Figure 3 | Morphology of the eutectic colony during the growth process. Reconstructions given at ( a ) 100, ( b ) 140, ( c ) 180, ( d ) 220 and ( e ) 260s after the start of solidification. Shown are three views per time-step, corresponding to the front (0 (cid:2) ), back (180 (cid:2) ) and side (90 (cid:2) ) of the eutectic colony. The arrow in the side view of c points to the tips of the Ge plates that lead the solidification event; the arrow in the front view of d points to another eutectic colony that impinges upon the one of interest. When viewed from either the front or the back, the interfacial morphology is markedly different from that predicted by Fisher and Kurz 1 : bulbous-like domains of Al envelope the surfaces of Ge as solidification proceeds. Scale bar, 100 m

+ + + +

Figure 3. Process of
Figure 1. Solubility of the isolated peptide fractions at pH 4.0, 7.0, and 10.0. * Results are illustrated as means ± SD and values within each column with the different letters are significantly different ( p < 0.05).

+ + + +

• WORK TO BE COMPLETED:
From the records above, quote only the lines running from the line with "Figure 3. Process of" to the line with "Figure 1. Solubility", both lines included.

• RESPONSE AREA:
Figure 3. Process of
Figure 1. Solubility of the isolated peptide fractions at pH 4.0, 7.0, and 10.0. * Results are illustrated as means ± SD and values within each column with the different letters are significantly different ( p < 0.05).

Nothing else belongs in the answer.